Latin America’s third-largest economy failed to make a $539 million interest payment on U.S.-law bonds in July after a U.S. court barred distribution to creditors via the Bank of New York Mellon. The court ruled that the country had to simultaneously make these payments while paying other creditors holding bonds from a 2001 default on $100 billion, the largest in world history at that time.
Negotiations to settle with the plaintiff creditors failed, leading the president to opt for a default on the fear that a settlement could trigger lawsuits from the 93 percent of creditors who accepted 30 cents on the dollar in restructurings of the bonds from the 2001 default. The government warned that such lawsuits could saddle the country with at least $120 billion in claims.
To circumvent the court order and pull out of the second default, the government now plans to offer creditors to exchange U.S.-law bonds for new ones paid out of Banco Nacion, the largest bank in Argentina, or out of France.
Roberto Feletti, a congressman for the ruling Front for Victory party, said during the televised floor debate that the bill will allow Argentina to get back on track with its debt payments and defend its “autonomy.”

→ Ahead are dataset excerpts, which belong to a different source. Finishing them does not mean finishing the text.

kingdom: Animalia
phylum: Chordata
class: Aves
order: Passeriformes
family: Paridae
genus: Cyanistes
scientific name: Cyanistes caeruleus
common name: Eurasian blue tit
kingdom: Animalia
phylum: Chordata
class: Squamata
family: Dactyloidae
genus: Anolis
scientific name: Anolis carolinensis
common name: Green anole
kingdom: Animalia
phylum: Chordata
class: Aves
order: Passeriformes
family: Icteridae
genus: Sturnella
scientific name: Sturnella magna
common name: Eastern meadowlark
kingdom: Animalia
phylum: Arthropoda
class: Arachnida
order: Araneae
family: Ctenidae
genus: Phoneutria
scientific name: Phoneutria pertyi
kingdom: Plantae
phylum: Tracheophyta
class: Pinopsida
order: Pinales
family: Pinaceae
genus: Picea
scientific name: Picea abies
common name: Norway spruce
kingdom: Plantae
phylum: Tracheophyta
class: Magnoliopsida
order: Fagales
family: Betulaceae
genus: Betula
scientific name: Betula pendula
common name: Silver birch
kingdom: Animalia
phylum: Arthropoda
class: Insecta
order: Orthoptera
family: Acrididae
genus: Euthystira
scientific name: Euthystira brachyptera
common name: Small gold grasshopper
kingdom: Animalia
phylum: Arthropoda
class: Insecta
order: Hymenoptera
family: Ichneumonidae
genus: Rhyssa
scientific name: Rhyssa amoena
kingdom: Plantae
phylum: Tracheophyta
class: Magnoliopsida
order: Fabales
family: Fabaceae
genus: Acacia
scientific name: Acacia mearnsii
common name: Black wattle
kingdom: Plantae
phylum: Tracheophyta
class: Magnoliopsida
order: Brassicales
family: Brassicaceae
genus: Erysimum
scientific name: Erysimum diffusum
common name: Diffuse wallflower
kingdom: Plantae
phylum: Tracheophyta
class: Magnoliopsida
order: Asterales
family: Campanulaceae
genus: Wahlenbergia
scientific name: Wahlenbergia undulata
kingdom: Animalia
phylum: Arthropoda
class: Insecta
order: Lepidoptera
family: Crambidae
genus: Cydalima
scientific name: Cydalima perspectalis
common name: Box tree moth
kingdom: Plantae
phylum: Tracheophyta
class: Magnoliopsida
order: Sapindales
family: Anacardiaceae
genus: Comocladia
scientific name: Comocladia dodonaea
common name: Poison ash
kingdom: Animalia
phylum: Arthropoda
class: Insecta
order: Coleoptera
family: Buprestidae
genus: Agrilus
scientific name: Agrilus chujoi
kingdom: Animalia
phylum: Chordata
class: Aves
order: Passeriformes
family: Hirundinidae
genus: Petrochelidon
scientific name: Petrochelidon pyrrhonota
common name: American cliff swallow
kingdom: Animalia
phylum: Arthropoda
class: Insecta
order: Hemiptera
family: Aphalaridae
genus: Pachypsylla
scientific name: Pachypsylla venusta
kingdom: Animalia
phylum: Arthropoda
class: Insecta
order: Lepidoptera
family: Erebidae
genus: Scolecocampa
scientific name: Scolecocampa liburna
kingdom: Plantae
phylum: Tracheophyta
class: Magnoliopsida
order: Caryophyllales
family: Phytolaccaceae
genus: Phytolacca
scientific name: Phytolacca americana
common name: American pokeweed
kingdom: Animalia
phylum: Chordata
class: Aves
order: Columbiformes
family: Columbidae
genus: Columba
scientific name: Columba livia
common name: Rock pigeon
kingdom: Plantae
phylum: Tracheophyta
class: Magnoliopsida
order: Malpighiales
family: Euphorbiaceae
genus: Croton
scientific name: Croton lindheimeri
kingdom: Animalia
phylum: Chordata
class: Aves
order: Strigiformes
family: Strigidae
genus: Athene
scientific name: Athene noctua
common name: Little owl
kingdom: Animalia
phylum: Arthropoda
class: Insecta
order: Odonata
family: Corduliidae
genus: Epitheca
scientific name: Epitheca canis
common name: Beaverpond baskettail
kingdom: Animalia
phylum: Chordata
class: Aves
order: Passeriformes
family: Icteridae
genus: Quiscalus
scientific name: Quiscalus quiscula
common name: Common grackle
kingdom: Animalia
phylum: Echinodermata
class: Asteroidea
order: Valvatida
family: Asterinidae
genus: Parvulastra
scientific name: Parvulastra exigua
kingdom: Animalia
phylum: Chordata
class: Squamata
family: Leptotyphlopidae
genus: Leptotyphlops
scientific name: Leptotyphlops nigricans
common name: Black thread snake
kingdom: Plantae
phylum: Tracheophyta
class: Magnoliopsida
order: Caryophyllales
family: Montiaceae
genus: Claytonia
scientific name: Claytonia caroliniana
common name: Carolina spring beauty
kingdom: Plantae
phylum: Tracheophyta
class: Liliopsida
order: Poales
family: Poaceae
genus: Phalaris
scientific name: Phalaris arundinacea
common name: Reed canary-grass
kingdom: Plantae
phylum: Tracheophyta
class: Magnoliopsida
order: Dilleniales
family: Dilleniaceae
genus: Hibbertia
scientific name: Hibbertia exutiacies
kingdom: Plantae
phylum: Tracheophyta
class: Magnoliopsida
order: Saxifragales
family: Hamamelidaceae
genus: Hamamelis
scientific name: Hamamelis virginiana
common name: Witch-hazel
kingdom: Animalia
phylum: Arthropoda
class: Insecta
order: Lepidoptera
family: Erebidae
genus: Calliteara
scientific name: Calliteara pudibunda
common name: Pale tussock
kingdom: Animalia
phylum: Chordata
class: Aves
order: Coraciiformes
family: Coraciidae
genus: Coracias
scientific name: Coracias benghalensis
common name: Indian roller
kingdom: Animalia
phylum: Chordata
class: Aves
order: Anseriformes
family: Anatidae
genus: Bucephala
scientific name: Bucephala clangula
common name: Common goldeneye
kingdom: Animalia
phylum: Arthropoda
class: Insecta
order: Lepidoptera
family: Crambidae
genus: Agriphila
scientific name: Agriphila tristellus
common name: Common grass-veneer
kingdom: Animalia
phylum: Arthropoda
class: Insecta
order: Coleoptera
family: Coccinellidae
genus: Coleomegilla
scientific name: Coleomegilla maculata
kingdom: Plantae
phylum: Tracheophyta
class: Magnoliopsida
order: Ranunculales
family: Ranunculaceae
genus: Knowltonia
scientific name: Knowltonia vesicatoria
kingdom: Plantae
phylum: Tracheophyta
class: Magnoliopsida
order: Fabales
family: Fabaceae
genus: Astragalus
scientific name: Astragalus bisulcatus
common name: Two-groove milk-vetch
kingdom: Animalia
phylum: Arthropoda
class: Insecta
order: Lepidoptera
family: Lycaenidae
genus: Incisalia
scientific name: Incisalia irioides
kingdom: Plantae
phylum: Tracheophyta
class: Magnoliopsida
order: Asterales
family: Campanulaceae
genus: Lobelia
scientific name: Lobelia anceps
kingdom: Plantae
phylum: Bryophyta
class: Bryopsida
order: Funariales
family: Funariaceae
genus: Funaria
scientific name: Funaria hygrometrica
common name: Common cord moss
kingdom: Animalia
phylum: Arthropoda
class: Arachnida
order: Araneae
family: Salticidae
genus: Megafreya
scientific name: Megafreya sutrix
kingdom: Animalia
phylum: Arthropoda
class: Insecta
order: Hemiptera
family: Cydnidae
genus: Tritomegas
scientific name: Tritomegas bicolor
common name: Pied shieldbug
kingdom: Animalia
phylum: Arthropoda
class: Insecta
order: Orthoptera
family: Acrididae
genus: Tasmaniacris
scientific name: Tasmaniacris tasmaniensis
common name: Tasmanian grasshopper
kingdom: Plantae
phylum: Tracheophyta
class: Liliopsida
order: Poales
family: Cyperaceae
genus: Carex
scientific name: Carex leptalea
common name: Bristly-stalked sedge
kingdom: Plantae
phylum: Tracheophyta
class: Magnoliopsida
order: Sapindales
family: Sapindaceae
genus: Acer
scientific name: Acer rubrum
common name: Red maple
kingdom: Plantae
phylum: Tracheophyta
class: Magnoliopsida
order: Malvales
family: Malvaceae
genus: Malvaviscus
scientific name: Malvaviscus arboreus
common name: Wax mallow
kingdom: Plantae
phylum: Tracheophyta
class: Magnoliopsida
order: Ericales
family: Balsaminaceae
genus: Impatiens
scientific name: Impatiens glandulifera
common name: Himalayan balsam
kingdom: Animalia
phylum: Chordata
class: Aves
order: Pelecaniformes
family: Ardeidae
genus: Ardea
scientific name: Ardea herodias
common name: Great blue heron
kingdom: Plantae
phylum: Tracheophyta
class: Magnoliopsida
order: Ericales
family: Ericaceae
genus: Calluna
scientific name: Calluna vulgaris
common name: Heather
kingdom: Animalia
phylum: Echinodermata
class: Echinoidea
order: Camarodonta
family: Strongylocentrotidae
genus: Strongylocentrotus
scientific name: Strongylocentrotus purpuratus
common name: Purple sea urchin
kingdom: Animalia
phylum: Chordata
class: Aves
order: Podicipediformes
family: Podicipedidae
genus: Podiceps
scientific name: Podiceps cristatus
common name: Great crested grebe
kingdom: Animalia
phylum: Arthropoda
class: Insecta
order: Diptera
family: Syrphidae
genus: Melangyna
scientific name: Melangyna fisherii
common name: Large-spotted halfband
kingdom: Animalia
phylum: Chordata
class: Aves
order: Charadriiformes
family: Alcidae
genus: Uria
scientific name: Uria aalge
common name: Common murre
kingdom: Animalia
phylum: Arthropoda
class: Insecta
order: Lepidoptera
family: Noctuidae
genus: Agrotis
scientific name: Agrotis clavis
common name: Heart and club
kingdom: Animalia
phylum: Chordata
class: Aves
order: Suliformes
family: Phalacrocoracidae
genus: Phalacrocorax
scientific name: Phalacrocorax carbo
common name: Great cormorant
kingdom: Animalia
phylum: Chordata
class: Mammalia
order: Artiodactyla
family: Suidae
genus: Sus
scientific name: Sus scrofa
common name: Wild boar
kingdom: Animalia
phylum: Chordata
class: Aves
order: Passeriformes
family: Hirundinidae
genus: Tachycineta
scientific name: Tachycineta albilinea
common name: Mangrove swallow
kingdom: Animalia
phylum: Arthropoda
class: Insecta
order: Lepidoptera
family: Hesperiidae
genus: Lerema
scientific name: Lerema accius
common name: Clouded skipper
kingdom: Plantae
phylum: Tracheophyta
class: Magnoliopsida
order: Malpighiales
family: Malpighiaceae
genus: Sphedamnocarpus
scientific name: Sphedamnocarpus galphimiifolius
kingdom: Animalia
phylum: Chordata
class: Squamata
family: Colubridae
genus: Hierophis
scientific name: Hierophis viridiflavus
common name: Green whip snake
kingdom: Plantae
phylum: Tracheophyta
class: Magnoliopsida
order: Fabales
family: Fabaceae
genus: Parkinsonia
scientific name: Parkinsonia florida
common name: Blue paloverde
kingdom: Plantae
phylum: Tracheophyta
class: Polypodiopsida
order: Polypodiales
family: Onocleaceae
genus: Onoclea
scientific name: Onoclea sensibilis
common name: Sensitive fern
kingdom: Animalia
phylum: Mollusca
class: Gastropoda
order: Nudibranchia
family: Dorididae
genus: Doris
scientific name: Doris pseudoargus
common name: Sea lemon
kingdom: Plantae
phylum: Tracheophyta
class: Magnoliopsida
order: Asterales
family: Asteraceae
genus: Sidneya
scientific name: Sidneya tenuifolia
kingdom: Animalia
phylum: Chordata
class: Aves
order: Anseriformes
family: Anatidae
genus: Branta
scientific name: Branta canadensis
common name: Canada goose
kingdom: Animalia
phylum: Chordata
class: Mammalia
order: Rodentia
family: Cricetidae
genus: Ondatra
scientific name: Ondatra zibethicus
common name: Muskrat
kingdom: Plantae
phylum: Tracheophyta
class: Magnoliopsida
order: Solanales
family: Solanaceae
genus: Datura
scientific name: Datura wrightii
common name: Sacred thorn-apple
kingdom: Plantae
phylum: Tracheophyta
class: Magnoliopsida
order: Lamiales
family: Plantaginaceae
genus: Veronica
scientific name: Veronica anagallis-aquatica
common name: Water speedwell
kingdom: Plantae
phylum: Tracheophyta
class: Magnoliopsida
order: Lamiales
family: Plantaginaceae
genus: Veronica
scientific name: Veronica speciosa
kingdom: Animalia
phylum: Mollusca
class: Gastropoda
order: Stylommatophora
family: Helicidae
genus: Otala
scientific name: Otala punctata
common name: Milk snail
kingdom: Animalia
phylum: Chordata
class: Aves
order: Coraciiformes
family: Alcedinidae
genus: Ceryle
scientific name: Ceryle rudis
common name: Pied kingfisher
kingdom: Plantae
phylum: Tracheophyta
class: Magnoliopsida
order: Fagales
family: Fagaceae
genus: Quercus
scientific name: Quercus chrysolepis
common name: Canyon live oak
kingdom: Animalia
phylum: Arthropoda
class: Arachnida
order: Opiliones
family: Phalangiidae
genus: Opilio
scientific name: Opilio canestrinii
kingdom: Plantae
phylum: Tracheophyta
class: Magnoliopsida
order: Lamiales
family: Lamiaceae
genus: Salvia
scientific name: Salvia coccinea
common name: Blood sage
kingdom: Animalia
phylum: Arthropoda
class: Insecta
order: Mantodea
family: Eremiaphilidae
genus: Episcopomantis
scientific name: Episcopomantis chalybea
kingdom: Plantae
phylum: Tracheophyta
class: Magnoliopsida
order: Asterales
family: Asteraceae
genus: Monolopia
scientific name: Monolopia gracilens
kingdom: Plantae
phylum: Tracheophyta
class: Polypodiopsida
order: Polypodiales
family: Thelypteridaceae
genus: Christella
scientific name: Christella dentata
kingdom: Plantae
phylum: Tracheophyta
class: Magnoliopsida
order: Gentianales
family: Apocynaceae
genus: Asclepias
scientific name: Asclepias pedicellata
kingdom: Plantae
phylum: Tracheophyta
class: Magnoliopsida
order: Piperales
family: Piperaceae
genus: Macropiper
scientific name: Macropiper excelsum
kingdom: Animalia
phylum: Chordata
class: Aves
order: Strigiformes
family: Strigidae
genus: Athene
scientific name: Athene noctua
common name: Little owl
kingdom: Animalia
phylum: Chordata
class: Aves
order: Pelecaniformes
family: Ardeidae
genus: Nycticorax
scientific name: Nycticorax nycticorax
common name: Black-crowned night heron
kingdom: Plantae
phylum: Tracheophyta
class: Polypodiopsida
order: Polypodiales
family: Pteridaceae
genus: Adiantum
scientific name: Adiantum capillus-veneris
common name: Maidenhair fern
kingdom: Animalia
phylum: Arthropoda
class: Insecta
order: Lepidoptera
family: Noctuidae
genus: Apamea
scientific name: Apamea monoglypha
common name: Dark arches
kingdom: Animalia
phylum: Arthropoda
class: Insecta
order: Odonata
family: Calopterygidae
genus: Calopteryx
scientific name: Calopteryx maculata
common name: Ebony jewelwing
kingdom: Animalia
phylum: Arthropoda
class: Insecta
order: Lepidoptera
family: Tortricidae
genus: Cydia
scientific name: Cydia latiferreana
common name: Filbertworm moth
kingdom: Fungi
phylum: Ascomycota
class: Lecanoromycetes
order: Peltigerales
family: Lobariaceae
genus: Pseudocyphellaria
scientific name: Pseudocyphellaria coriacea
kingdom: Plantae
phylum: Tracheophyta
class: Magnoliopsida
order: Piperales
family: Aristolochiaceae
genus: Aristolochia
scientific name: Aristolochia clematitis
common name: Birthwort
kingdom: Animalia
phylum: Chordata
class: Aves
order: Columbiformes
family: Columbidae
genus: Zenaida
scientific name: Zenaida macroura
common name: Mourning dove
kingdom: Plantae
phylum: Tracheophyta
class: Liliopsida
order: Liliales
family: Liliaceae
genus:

Opponents, however, warned that the swap could push the country into violation of the U.S. court order.
The judge hearing the case, Thomas Griesa, has said the swap would be “illegal” and make the country in contempt of his decision to pay the $1.5 billion in claims to the plaintiff creditors, which Argentina’s government calls vultures.
Pablo Tonelli, a congressman for the conservative Republican Proposal party, said that the only solution for the country to put behind the default is “to comply with the judgment.”
His fellow party congressman Federico Sturzenegger said the swap would distance the country from global financial markets, making it harder to raise financing, attract investment and create jobs.
“In the future, the financing that Argentina is going to need is going to be a lot more expensive and burdensome,” Sturzenegger said.
Argentina hasn’t borrowed on global financial markets since the 2001 default, instead relying on local debt sales, tax collections and international reserves to finance the state and pay the national debt. Economists say, however, that this has spurred monetary expansion as the central bank prints pesos to keep pace with the needs of the executive branch, in turn spurring inflation that is now touching 40 percent annually after averaging 25 percent annual between 2010 and 2013.
In a televised press conference Thursday, Cabinet chief Jorge Capitanich shot down the comments of opposition legislators and the warnings of economists.
“There is a clear division between those that voted to defend the country’s sovereignty and those that voted in favor of the vulture funds,” he said.